Crunching The Numbers

Frictionless optical components increase computer performance while lowering energy consumption

Aug 27 2020 | By Ryan Mandelbaum | Lipson Photo Credit: John Abbott | Bergman Photo Credit: Barbara Alper | IME Image Credit: Courtesy of Keren Bergman

Prof. Michal Lipson (left) and Prof. Keren Bergman (right).

As of 2018, we humans have collectively generated 33 trillion gigabytes of data, necessitating construction of enormous new data centers to store it and enormous power for machines to crunch it. Today, these centers alone emit as much as two percent of the world’s carbon dioxide.

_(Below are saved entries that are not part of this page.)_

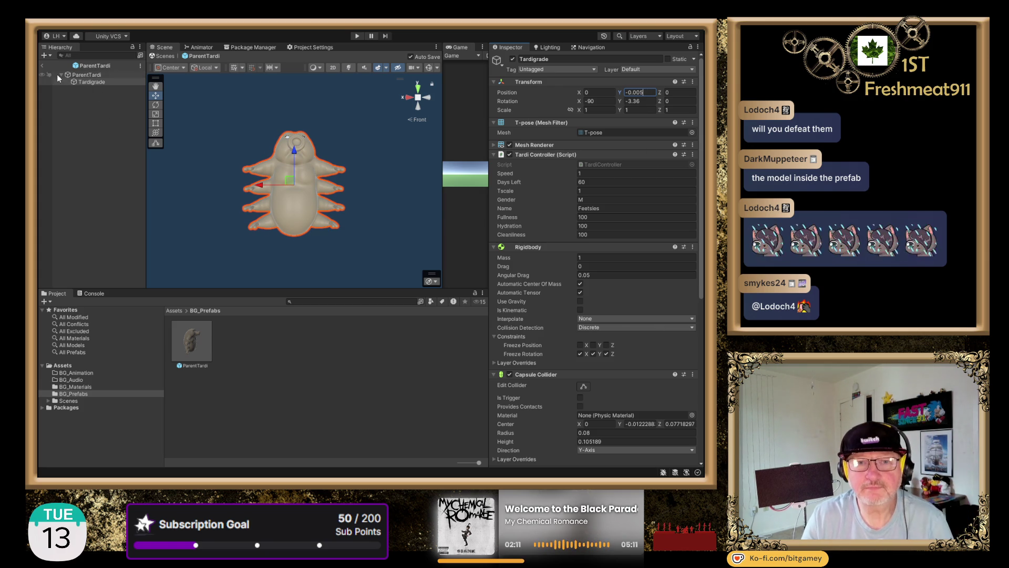
Leave Prefab Mode and replace the scene's old ParentTardi with a freshly dragged-in prefab instance.
click(42, 65)
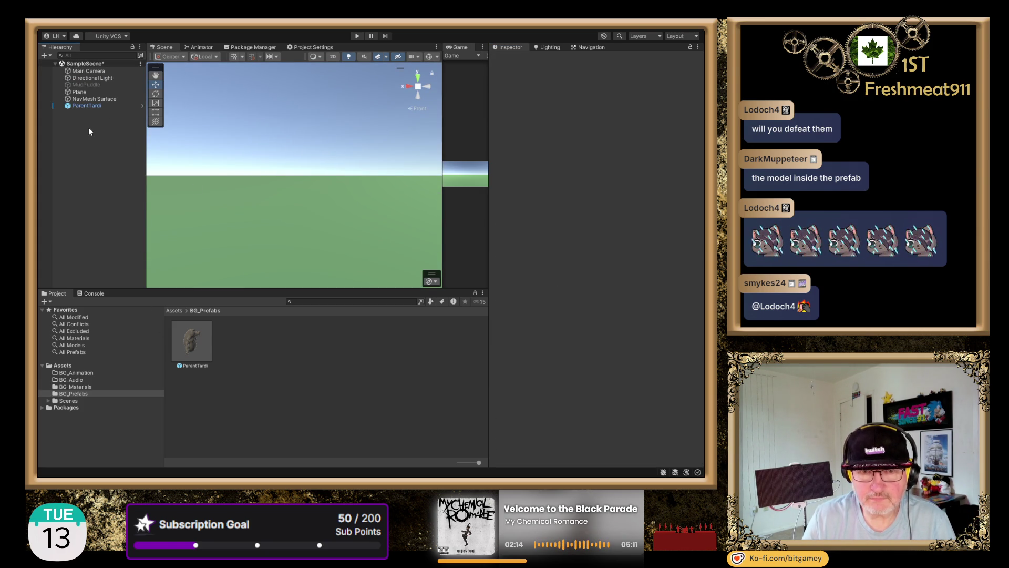
click(82, 108)
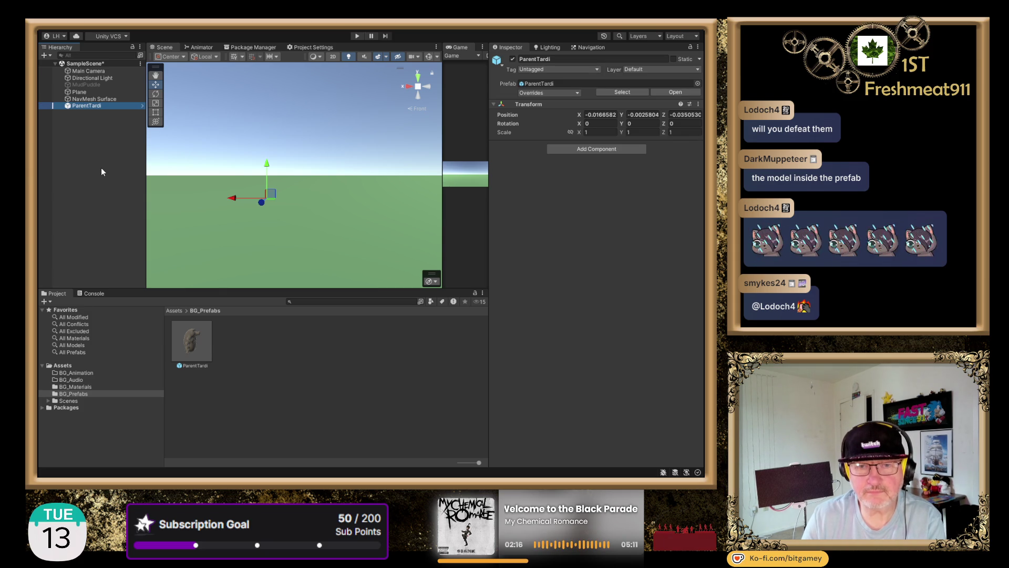
key(Delete)
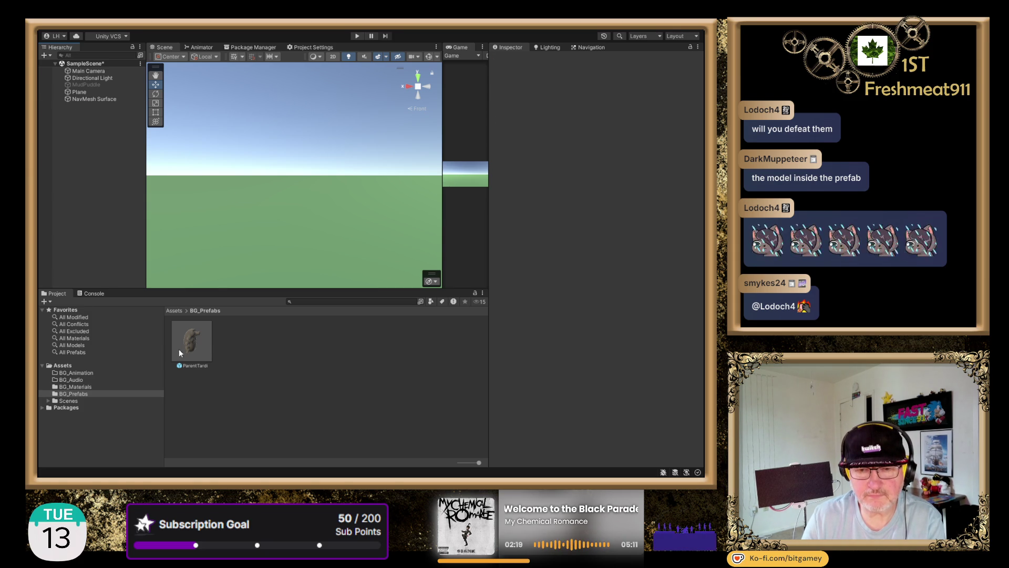
mouse_move(192, 341)
mouse_down()
mouse_move(305, 137)
mouse_move(311, 185)
mouse_move(348, 206)
mouse_up()
scroll(382, 146, down, 2)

But that’s just the start. According to one estimate, we’re on track to produce 175 trillion gigabytes of data by 2025; information may one day produce half the greenhouse gas emissions that the entire transportation sector currently does. Future computing centers may become so energy-intensive that just powering them up could actually limit computing performance.

That is, unless we replace energy-dissipating electrical components (where wires heat up via resistance) with frictionless optical components instead. “If you convert electrical wires to optical wires, then in principle, the energy dissipated in computing could be significantly lower,” says Michal Lipson, the Eugene Higgins Professor of Electrical Engineering.

Companies already use fiber optics to transfer data over long distances via light, but these bulky systems proved incompatible with data center technology. Thus Lipson, along with Charles Batchelor Professor of Electrical Engineering Keren Bergman, are developing components that route and interconnect networks of data encoded as light on a chip. For instance, Lipson recently developed an optical funnel that couples an optical fiber to a waveguide on a chip in order to transmit information between these components in a high-efficiency and high-bandwidth way, even if said components aren’t perfectly aligned. Lipson previously developed other influential components such as an all-optical switch in silicon—where light controls the flow of light in a circuit—and the slot waveguide, which can confine light to nanometer-wide regions of material with a low refractive index for use in these circuits.

Photonic components could allow AI to reach unlimited potential.

Keren Bergman
Professor of Electrical Engineering

Magnified detail of IME ring modulators.

Lipson’s team also works closely with Bergman’s group at the Lightwave Research Laboratory to construct photonic architectures for reducing power in data centers. This past fall, Bergman’s team won a $4.8 million, 3.5-year Defense Advanced Research Projects Agency grant to develop energy-efficient optical interconnects that can feed high-bandwidth signals communications from the chip to anywhere else in a computing system. They’re pushing forward this technology so photonic communications capabilities can integrate directly into data centers’ systems, such as their processors, GPUs, and memories. “Energy isn’t scalable,” Bergman notes, “and most of the energy is spent on moving data.”

For power hungry applications like AI, moving more communication infrastructure moves into the optical domain, could “open up vast capabilities in terms of both performance and the ability to sustain this sort of growth in data analytics and computation.” By avoiding the associated growth in energy consumption, photonic components may allow us to unleash the full potential of artificial intelligence without compromising our natural world.